We never seem to have more than eight cats, rarely have less than three. The cat population of my house is currently as follows: Hermione and Pod, tabby and black respectively, the mad sisters who live in my attic office, and do not mingle; Princess, the blue-eyed long-haired white cat, who lived wild in the woods for years before she gave up her wild ways for soft sofas and beds; and, last but largest, Furball, Princess’s cushion-like calico long-haired daughter, orange and black and white, whom I discovered as a tiny kitten in our garage one day, strangled and almost dead, her head poked through an old badminton net, and who surprised us all by not dying but instead growing up to be the best-natured cat I have ever encountered.

And then there is the black cat. Who has no other name than the Black Cat, and who turned up almost a month ago. We did not realise he was going to be living here at first: he looked too well-fed to be a stray, too old and jaunty to have been abandoned. He looked like a small panther, and he moved like a patch of night.

One day, in the summer, he was lurking about our ramshackle porch: eight or nine years old, at a guess, male, greenish-yellow of eye, very friendly, quite unperturbable.

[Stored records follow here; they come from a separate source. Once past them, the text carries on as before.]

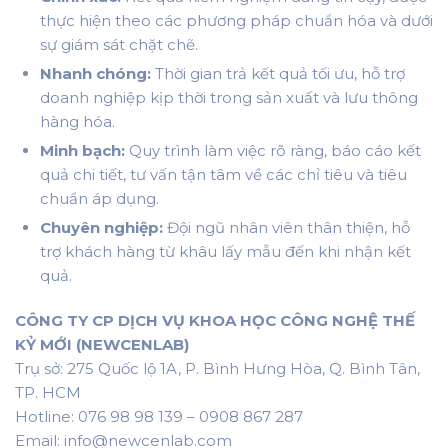
thực hiện theo các phương pháp chuẩn hóa và dưới
sự giám sát chặt chẽ.
Nhanh chóng:
Thời gian trả kết quả tối ưu, hỗ trợ
doanh nghiệp kịp thời trong sản xuất và lưu thông
hàng hóa.
Minh bạch:
Quy trình làm việc rõ ràng, báo cáo kết
quả chi tiết, tư vấn tận tâm về các chỉ tiêu và tiêu
chuẩn áp dụng.
Chuyên nghiệp:
Đội ngũ nhân viên thân thiện, hỗ
trợ khách hàng từ khâu lấy mẫu đến khi nhận kết
quả.
CÔNG TY CP DỊCH VỤ KHOA HỌC CÔNG NGHỆ THẾ
KỶ MỚI (NEWCENLAB)
Trụ sở: 275 Quốc lộ 1A, P. Bình Hưng Hòa, Q. Bình Tân,
TP. HCM
Hotline: 076 98 98 139 – 0908 867 287
Email: info@newcenlab.com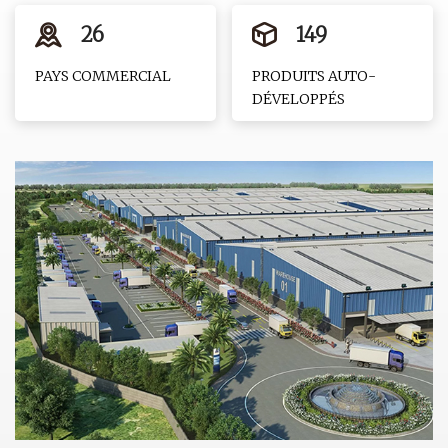
26
149
PAYS COMMERCIAL
PRODUITS AUTO-
DÉVELOPPÉS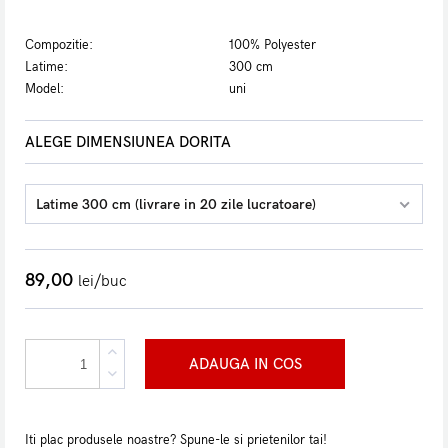
Compozitie:
100% Polyester
Latime:
300 cm
Model:
uni
ALEGE DIMENSIUNEA DORITA
Latime 300 cm (livrare in 20 zile lucratoare)
89,00
lei/buc
ADAUGA IN COS
Iti plac produsele noastre? Spune-le si prietenilor tai!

I assumed he belonged to a neighbouring farmer or household.

I went away for a few weeks, to finish writing a book, and when I came home he was still on our porch, living in an old cat-bed one of the children had found for him. He was, however, almost unrecognisable. Patches of fur had gone, and there were deep scratches on his grey skin. The tip of one ear was chewed away. There was a gash beneath one eye, a slice gone from one lip. He looked tired and thin.

We took the Black Cat to the vet, where we got him some antibiotics, which we fed him each night, along with soft cat food.